El adiós de un muerto.

Mira de nuevo, nos enfriamos otra vez. Nos acabamos el uno en el otro sin siquiera tocarnos, nos volvimos reprimidos en la exaltación de nuestros errores inútiles. Mira, se nos fueron las ganas de irnos detrás del otro, de largarse cada uno hacia otro lugar, acabamos con los pasos que nos unían, y escribimos más sílabas para el otro sin mirar.

Mira, de nuevo queremos ver como se cae el cielo en el fondo del humo gris de un cigarrillo, de nuevo poetizamos lo banal y lo profano, y lo escupimos como si no quisiéramos un cuento que tuviese un final feliz. Mira que nunca nos dijimos adiós y nos saludamos muy poco, mira lo incómodo que fue el antes y el después y lo maravilloso que llegó a ser el instante único en que nos encontramos sin nadie más.
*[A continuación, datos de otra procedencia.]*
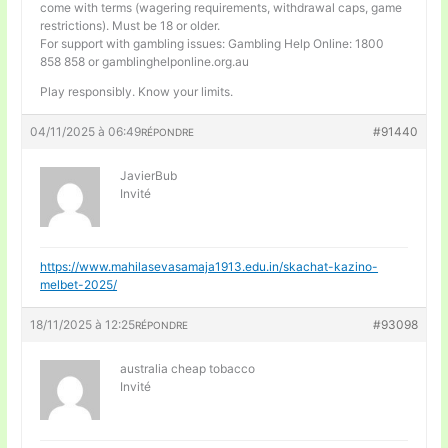
come with terms (wagering requirements, withdrawal caps, game
restrictions). Must be 18 or older.
For support with gambling issues: Gambling Help Online: 1800
858 858 or gamblinghelponline.org.au
Play responsibly. Know your limits.
04/11/2025 à 06:49
#91440
RÉPONDRE
JavierBub
Invité
https://www.mahilasevasamaja1913.edu.in/skachat-kazino-
melbet-2025/
18/11/2025 à 12:25
#93098
RÉPONDRE
australia cheap tobacco
Invité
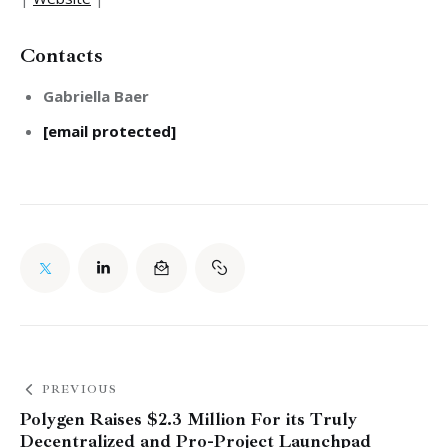
Contacts
Gabriella Baer
[email protected]
PREVIOUS
Polygen Raises $2.3 Million For its Truly
Decentralized and Pro-Project Launchpad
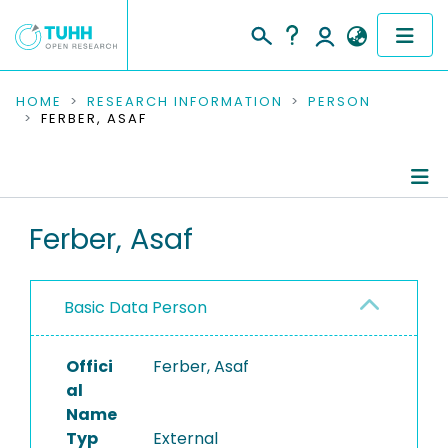
COMMUNITIES & COLLECTIONS
HOME
RESEARCH INFORMATION
PERSON
FERBER, ASAF
PUBLICATIONS
RESEARCH DATA
Person Profile
Ferber, Asaf
PEOPLE
Authored Publications
INSTITUTIONS
Basic Data Person
PROJECTS
Offici
Ferber, Asaf
al
Name
Typ
External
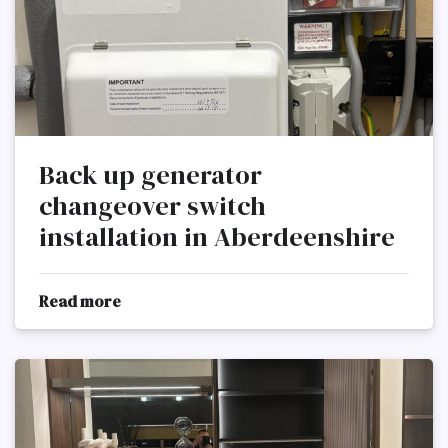
Back up generator
changeover switch
installation in Aberdeenshire
Read more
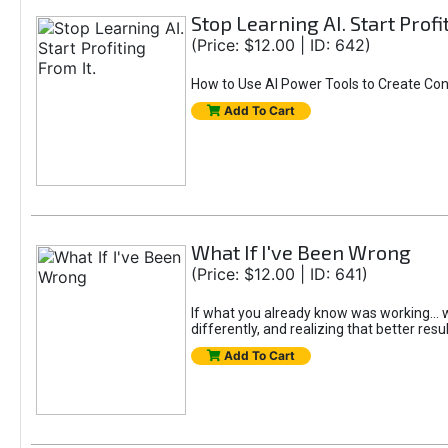
Stop Learning AI. Start Profi
(Price: $12.00 | ID: 642)
How to Use AI Power Tools to Create Con
Add To Cart
What If I've Been Wrong
(Price: $12.00 | ID: 641)
If what you already know was working... wo
differently, and realizing that better resu
Add To Cart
Casi nunca nos rozamos y tocarnos no fue la mejor forma de intimar; nos fundimos, sí, pero en palabras obtusas de libros viejos, en chistes sin gracia e historias nostálgicas de cosas que nunca pasaron y ni pasarán. Que extraño, tan lejos y distante te ves en los espejos, tan rotos parecen, tan viejos y sucios escondidos dentro de ti  y aun así, en medio de todo nunca falta la noche maldita en la que recuerdas mil fragmentos diminutos de ti misma, de tu alma corregida por los años y borrada del exterior por las armaduras ricas en color que te puso el mundo, recuerdas las palomas y las comas, las noches sin tensión.

Fue poco lo que vimos juntos con  ojos compartidos y aun así la historia es larga, porque la vida no se cuenta por capítulos sino por sensaciones, y en un minuto tuvimos las nubes en las palmas y la lluvia impregnada en los poros abiertos, en las heridas llenas de saliva mutua, en los túneles que por extensión cerraron sus puertas. Mira lo extraño, tú allá te moriste de risa y yo acá me ahogué en una carcajada sin nombre, en un buzón sin sobres, en unas lágrimas que no lloré.